=== Work instructions ===
a – In the Superset upgrade issue, answer these on separate lines, marking each answer (i), (ii) or (iii):
(i) Which Superset version does the poster want to upgrade to?
(ii) Which browser is listed?
(iii) What psycopg2 version does the example bootstrap script install?
b – Could you write out the Superset upgrade issue again, starting with "Upgrading DB schema..." and going on through "self.setup_db()", swapping "init_app" for "initialize_app" each time it appears?

=== Source text ===
Bug description
Hi I want to upgrade Superset 4.0.2 to 4.1.1 version using Helm. helm upgrade --install superset superset/superset -f values.yaml I got issue with psycopg2. Help, please.
Screenshots/recordings
Defaulted container "superset-init-db" out of: superset-init-db, wait-for-postgres (init)
Upgrading DB schema...
Loaded your LOCAL configuration at [/app/pythonpath/superset_config.py]
2024-11-22 03:34:11,278:ERROR:superset.app:Failed to create app
Traceback (most recent call last):
File "/app/superset/app.py", line 40, in create_app
app_initializer.init_app()
File "/app/superset/initialization/init.py", line 476, in init_app
self.setup_db()
File "/app/superset/initialization/init.py", line 667, in setup_db
pessimistic_connection_handling(db.engine)
File "/usr/local/lib/python3.10/site-packages/flask_sqlalchemy/init.py", line 998, in engine
return self.get_engine()
File "/usr/local/lib/python3.10/site-packages/flask_sqlalchemy/init.py", line 1017, in get_engine
return connector.get_engine()
File "/usr/local/lib/python3.10/site-packages/flask_sqlalchemy/init.py", line 594, in get_engine
self._engine = rv = self._sa.create_engine(sa_url, options)
File "/usr/local/lib/python3.10/site-packages/flask_sqlalchemy/init.py", line 1027, in create_engine
return sqlalchemy.create_engine(sa_url, engine_opts)
File "
Superset version
master / latest-dev
Python version
3.9
Node version
16
Browser
Chrome
Additional context
No response
Checklist
- [X] I have searched Superset docs and Slack and didn't find a solution to my problem.
- [X] I have searched the GitHub issue tracker and didn't find a similar bug report.
- [X] I have checked Superset's logs for errors and if I found a relevant Python stacktrace, I included it here as text in the "additional context" section.
Comment From: dosubot[bot]
Hello @kirmorozov1992! I'm here to assist you with any bugs, questions, or contributions you have. Let's work together to solve the issue you're facing.
To resolve the "No module named 'psycopg2'" error when upgrading Apache Superset using Helm, you need to ensure that the psycopg2
package is installed as part of the bootstrap script in your Helm chart configuration. You can do this by adding the installation command for psycopg2
in the bootstrapScript
section of your values.yaml
file. Here is an example configuration:
bootstrapScript: |
#!/bin/bash
pip install psycopg2==2.9.6 \
sqlalchemy-bigquery==1.6.1 \
elasticsearch-dbapi==0.2.5 &&\
if [ ! -f ~/bootstrap ]; then echo "Running Superset with uid {{ .Values.runAsUser }}" > ~/bootstrap; fi
This script ensures that psycopg2
is installed when the Superset application starts, which should resolve the module not found error [1].

=== Data lines ===
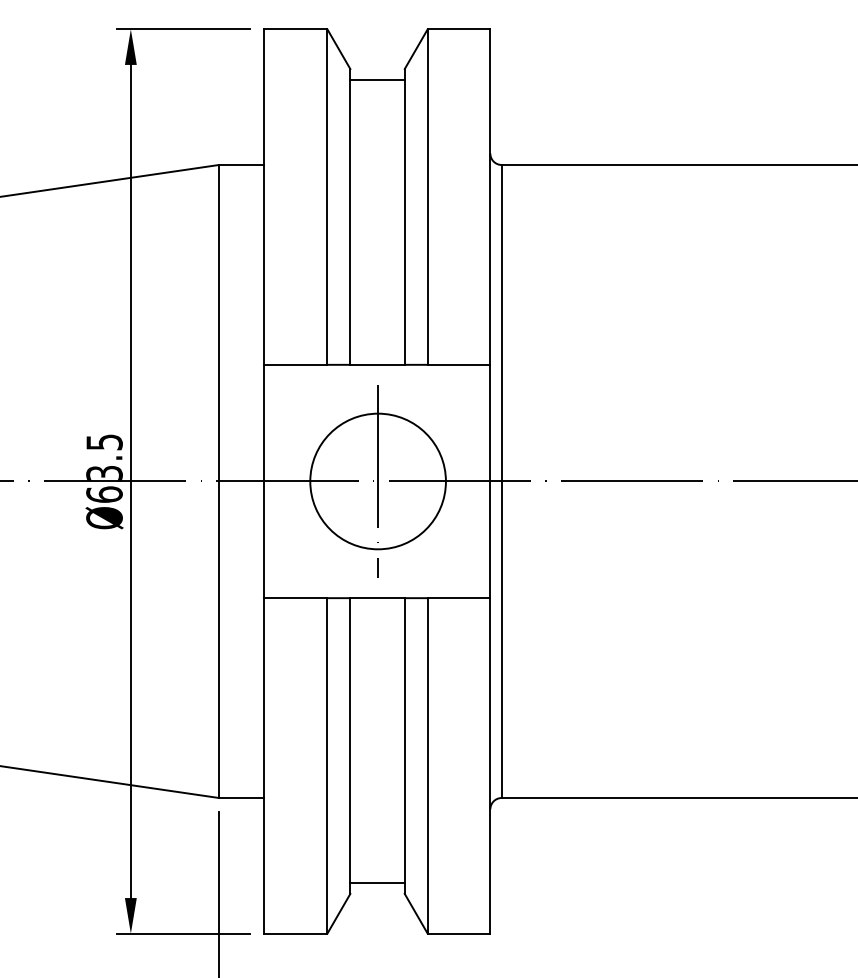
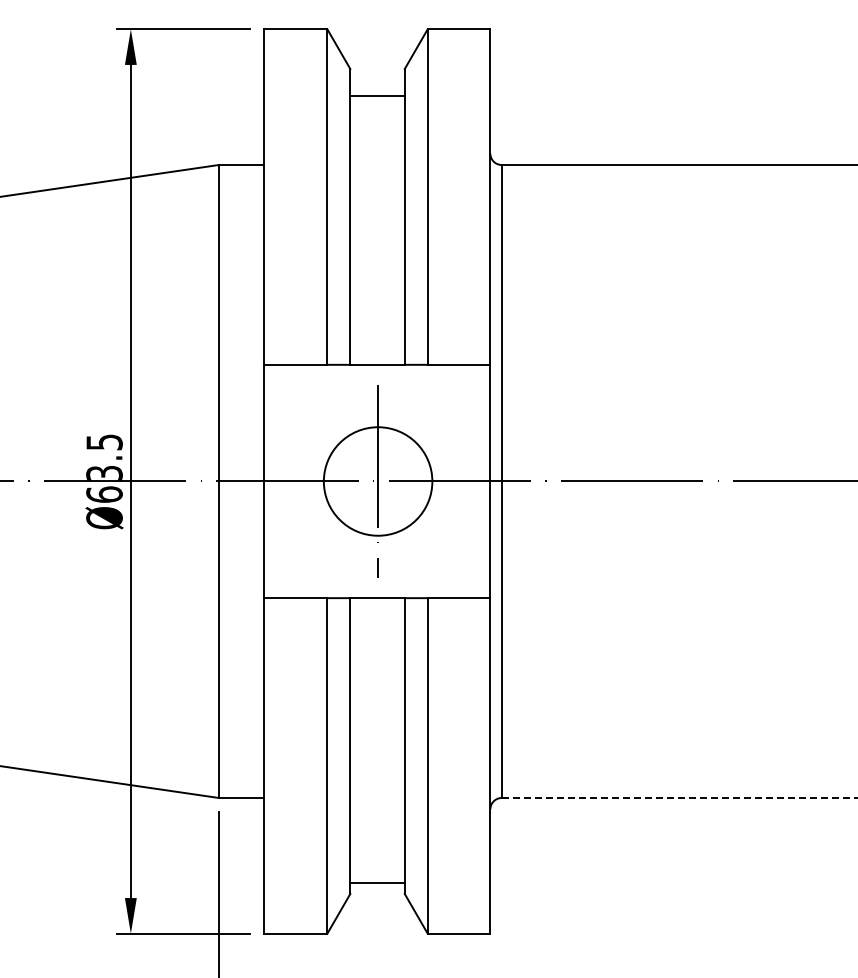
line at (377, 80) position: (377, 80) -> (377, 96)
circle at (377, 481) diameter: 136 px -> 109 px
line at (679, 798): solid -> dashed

=== Answers to the exercises ===
a –
(i) 4.1.1
(ii) Chrome
(iii) 2.9.6

b –
Upgrading DB schema...
Loaded your LOCAL configuration at [/app/pythonpath/superset_config.py]
2024-11-22 03:34:11,278:ERROR:superset.app:Failed to create app
Traceback (most recent call last):
File "/app/superset/app.py", line 40, in create_app
app_initializer.initialize_app()
File "/app/superset/initialization/init.py", line 476, in initialize_app
self.setup_db()